**Assigned task:** Look for "- 🎥 YouTube: [Synez](https://www.youtube.com/@synez)" in the entries below. Write out that line and all later lines exactly, ending with the final one.
══ Extracted records ══
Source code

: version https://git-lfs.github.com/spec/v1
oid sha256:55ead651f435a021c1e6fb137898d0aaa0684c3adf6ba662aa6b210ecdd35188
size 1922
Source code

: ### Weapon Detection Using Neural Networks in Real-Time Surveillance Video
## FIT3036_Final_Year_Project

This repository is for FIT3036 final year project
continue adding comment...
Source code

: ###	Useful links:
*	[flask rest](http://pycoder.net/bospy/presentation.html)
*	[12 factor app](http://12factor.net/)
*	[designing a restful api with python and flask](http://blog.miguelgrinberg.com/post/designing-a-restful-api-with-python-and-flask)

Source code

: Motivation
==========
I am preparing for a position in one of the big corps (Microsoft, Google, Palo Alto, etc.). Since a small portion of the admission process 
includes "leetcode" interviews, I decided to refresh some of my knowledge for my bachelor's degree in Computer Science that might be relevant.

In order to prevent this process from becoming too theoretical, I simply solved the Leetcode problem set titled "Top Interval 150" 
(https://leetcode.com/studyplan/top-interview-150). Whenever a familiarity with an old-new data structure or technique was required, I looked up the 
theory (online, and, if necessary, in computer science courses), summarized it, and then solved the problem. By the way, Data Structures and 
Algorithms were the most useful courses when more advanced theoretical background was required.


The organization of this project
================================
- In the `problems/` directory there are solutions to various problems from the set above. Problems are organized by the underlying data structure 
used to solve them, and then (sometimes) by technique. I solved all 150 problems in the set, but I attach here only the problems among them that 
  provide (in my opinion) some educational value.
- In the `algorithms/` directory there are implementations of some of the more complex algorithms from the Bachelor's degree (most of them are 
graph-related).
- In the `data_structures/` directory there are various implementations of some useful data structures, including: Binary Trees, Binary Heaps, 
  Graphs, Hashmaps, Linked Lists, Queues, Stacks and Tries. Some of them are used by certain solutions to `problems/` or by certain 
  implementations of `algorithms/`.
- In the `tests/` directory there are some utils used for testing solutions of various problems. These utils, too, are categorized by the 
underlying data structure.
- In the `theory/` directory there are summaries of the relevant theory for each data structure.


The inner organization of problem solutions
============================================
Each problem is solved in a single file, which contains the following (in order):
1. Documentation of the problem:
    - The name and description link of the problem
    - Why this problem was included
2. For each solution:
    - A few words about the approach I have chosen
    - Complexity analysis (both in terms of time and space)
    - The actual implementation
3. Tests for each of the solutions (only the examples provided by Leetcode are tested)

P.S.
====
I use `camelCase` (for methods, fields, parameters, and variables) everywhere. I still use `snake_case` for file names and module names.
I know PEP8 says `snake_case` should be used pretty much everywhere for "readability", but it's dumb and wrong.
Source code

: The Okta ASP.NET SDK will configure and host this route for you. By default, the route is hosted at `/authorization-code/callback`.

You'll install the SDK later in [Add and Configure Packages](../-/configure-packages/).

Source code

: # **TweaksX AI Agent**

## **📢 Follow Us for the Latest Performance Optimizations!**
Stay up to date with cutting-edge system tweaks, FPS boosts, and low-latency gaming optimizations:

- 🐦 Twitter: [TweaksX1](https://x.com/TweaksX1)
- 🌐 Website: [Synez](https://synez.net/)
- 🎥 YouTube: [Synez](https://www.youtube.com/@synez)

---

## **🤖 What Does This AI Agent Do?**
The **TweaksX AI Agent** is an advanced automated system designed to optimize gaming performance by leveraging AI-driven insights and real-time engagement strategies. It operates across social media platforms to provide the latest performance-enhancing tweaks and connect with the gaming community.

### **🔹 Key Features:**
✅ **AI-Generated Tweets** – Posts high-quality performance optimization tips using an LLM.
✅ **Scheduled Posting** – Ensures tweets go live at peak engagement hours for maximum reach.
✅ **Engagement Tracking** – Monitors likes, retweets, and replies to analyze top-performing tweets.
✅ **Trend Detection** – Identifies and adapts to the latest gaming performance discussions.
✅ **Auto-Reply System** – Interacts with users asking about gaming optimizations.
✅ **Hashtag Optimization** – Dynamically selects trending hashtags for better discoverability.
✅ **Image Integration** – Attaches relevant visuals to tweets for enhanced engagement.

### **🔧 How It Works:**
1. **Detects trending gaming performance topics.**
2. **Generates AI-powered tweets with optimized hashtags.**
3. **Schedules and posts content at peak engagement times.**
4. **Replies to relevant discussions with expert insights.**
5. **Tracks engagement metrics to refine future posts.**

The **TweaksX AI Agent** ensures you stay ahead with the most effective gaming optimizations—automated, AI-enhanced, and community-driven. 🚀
═══
**Solution for this exercise:**
- 🎥 YouTube: [Synez](https://www.youtube.com/@synez)

---

## **🤖 What Does This AI Agent Do?**
The **TweaksX AI Agent** is an advanced automated system designed to optimize gaming performance by leveraging AI-driven insights and real-time engagement strategies. It operates across social media platforms to provide the latest performance-enhancing tweaks and connect with the gaming community.

### **🔹 Key Features:**
✅ **AI-Generated Tweets** – Posts high-quality performance optimization tips using an LLM.
✅ **Scheduled Posting** – Ensures tweets go live at peak engagement hours for maximum reach.
✅ **Engagement Tracking** – Monitors likes, retweets, and replies to analyze top-performing tweets.
✅ **Trend Detection** – Identifies and adapts to the latest gaming performance discussions.
✅ **Auto-Reply System** – Interacts with users asking about gaming optimizations.
✅ **Hashtag Optimization** – Dynamically selects trending hashtags for better discoverability.
✅ **Image Integration** – Attaches relevant visuals to tweets for enhanced engagement.

### **🔧 How It Works:**
1. **Detects trending gaming performance topics.**
2. **Generates AI-powered tweets with optimized hashtags.**
3. **Schedules and posts content at peak engagement times.**
4. **Replies to relevant discussions with expert insights.**
5. **Tracks engagement metrics to refine future posts.**

The **TweaksX AI Agent** ensures you stay ahead with the most effective gaming optimizations—automated, AI-enhanced, and community-driven. 🚀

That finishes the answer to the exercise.